And once again I am alone. I quickly attach another flatfish, since I have just lost one on the bottom of the log after watching that airplane, and I try another cast. Whhooooooooooo-powwww! Oh wow! Oh wow! Hardly a cast do I lay in that cove without something hitting it! Pow! Another smallmouth! He somersaults, he leaps, he glares at me, he swears, he tells me dirty jokes and then he tries to yell ‘sing to me a little bit—Yes sir, that’s my baby’—Pow! and ten minutes later he joins his fellow in my creel.
Oh, I’m drifting now, I’m just enjoying the beautiful, beautiful way it is.

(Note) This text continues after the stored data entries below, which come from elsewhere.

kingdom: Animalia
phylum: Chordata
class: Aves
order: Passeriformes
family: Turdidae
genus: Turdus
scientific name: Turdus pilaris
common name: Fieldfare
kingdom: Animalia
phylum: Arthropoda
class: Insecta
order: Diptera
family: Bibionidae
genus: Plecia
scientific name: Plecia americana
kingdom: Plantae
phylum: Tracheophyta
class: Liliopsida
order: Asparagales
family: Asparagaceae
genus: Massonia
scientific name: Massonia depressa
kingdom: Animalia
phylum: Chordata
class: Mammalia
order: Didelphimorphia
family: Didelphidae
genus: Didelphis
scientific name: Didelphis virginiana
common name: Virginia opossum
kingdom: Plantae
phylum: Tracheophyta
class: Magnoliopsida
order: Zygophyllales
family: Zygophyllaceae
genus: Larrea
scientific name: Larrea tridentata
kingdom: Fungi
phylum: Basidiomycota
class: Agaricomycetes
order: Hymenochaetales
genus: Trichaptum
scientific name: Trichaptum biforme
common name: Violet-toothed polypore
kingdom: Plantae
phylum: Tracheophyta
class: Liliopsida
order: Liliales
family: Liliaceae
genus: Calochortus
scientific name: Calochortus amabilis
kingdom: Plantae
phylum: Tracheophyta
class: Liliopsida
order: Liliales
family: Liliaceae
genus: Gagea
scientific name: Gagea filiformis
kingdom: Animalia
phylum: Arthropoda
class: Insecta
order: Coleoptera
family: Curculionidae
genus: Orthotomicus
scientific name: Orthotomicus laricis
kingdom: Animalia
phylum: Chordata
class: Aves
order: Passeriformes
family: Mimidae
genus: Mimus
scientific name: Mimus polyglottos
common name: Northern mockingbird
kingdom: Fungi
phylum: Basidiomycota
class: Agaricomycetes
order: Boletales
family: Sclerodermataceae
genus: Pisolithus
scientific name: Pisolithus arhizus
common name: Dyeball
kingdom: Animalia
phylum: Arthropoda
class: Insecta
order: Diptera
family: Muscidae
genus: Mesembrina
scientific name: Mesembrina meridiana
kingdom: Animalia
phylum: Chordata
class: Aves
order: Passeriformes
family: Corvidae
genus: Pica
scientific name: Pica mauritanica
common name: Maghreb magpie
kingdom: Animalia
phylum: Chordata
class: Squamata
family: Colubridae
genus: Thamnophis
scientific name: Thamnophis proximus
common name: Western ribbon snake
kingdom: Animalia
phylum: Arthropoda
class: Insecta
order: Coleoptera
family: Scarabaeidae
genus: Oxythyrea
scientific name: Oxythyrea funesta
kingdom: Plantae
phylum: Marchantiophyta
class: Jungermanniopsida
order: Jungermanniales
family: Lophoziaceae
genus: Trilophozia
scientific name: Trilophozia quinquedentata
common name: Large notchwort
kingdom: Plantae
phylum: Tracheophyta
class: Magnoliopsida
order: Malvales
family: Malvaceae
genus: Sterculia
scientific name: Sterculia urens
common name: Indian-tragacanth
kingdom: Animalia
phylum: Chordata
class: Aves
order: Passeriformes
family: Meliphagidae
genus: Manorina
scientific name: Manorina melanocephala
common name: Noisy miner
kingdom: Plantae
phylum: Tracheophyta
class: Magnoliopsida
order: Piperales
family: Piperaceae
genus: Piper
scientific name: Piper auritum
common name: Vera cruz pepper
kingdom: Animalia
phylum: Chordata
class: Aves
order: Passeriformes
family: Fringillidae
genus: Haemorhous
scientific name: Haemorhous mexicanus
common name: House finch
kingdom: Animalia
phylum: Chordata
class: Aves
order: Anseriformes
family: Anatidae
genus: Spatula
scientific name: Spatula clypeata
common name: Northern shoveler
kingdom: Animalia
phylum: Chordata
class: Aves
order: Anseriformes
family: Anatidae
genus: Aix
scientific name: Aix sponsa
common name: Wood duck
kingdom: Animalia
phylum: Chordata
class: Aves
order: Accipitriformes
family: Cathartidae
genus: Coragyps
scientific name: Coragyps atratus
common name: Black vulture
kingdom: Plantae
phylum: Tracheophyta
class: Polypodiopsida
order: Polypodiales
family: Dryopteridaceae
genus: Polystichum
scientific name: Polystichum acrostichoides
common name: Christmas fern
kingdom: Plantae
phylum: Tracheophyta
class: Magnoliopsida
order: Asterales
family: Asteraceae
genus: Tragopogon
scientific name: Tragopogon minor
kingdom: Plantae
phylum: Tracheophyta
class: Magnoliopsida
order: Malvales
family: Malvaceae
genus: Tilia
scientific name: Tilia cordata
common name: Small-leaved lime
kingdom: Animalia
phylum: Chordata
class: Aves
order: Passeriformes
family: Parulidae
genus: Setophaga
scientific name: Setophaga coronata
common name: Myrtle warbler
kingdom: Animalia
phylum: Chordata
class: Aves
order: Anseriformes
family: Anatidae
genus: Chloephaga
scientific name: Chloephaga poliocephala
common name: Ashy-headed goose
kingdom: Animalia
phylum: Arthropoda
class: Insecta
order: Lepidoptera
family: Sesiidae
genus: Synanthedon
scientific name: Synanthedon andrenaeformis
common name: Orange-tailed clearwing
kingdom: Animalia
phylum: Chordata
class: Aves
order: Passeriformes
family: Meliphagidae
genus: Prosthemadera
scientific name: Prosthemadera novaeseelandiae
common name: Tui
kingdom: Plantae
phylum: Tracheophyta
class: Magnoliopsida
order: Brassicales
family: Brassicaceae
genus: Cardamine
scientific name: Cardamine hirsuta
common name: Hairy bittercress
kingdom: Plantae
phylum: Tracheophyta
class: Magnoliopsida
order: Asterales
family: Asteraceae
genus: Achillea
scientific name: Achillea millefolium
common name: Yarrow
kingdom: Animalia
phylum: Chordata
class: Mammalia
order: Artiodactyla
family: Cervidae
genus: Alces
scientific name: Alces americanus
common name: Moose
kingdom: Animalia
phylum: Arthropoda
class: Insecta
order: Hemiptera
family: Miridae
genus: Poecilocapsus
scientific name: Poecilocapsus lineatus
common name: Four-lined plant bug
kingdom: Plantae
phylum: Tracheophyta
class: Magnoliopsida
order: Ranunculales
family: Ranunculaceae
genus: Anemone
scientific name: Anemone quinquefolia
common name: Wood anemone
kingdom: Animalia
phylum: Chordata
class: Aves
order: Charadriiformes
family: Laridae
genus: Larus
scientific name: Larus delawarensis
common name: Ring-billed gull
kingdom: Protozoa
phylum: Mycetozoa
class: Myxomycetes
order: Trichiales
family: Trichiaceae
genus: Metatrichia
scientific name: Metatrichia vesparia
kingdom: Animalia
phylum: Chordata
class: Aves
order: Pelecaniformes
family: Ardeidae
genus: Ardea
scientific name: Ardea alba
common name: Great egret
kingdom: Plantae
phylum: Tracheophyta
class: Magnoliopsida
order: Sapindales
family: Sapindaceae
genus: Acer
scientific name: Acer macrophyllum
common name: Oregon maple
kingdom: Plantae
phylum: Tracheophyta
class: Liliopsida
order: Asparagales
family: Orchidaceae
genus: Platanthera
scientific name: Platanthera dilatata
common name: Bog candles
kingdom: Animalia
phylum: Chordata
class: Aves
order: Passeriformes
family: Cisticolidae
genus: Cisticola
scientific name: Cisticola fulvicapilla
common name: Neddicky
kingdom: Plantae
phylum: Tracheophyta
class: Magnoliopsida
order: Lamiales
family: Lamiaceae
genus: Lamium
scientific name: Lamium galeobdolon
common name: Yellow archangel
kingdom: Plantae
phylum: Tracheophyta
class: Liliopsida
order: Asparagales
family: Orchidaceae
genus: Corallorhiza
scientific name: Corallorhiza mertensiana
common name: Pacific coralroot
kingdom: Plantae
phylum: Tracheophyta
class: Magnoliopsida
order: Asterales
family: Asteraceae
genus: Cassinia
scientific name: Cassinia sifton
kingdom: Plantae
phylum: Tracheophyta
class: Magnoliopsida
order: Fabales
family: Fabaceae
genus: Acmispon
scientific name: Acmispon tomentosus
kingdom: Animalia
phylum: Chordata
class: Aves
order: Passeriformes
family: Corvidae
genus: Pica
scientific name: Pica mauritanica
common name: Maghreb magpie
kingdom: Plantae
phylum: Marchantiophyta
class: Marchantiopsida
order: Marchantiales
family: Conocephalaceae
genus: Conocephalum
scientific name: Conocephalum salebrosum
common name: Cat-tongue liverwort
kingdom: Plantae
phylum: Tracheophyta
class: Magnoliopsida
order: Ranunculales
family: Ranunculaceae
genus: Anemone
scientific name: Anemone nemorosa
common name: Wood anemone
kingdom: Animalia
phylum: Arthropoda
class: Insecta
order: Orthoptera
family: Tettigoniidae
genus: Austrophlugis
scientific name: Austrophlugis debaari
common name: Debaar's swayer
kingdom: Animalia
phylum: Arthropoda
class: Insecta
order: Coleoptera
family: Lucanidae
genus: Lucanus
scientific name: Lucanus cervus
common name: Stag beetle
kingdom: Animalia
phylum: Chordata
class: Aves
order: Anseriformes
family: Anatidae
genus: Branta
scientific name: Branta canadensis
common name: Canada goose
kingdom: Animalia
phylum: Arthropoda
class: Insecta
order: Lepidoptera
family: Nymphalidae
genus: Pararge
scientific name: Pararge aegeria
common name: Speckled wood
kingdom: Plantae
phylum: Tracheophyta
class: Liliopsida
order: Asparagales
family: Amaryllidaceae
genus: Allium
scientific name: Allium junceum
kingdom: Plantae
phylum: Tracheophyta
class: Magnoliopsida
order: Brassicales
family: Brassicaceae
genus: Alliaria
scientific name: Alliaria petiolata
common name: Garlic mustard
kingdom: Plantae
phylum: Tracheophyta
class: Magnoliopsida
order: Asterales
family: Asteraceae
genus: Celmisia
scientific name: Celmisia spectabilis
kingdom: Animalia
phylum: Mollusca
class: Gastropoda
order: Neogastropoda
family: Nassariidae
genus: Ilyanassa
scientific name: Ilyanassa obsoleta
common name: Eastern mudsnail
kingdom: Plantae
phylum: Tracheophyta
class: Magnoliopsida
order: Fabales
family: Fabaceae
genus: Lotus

The world that I’m in. The water, the green trees, the fleecy white clouds, the remoteness, the alone-ness. And then I hear a strange sound approaching—from somewhere off-stage! A sort of gung, gung, gung, gung, gung. It is no boat—I know that. It is no train—I know that because there are no railroad stations around. It is no Hupmobile with bad valves, gung, gung, gung. I turn around and look behind me and not more than fifteen feet from me, I cannot believe it, is an airplane! He is coasting right up to me on floats. Gung, gung, gung, gung, gung. My boat starts to bob up and down and I see, sitting in the front of that plane, a man—in a uniform.
I look up at him. You know, you’re very small when you’re in a rowboat and you’re looking up at an airplane—that is coming right up on you with a pair of floats hanging out. And, capagung, gung, gung, gung, gung, he floats right up to me. What magnificence in this sylvan glade. It is romantic. I think to myself, well, he’s had a forced landing or something.
And then that uniformed head comes out of that cockpit. “Hey, bud, lemme see yer license, bud. Lemme see yer license there.”
And then it hits me. My god, no! I had left my license back in the cabin! Four thousand miles away! I brought that license and left it on the table and here I am! Oh no! No! I am down on my knees in the sylvan glade, in my rented rowboat. “But, but! No!”
He says, “All right, mac. Turn that boat around. You say it’s in your cabin? Turn around and I’ll follow ya!”
I am the first guy you ever heard who was followed home in a rented rowboat by a Piper Cub flying at twelve-hundred feet in circles above me. With the entire lake watching him. This was undoubtedly the most public pinch that has ever been made in the state of Maine.
That guy had everything but twin fifty-caliber sub-machineguns mounted on that little cockamamie plane. He followed me all the way back to the cabin. I went in and I got my license and came out on the shore. He landed his plane. “Okay, mac, carry it with ya. Where do you think you are—in the woods?”
And that little airplane went rrrrrrrrr down the lake and took off and I knew then that the long arm of the fuzz can never be totally escaped and I knew then also that there are people to whom things don’t happen, and there’s us. And there’s us.
The lower lake is Snow Pond, where Shepherd,
not discouraged about Maine,
still lovin’ it,
will one day buy a home and spend many
good times on vacation there with Leigh Brown.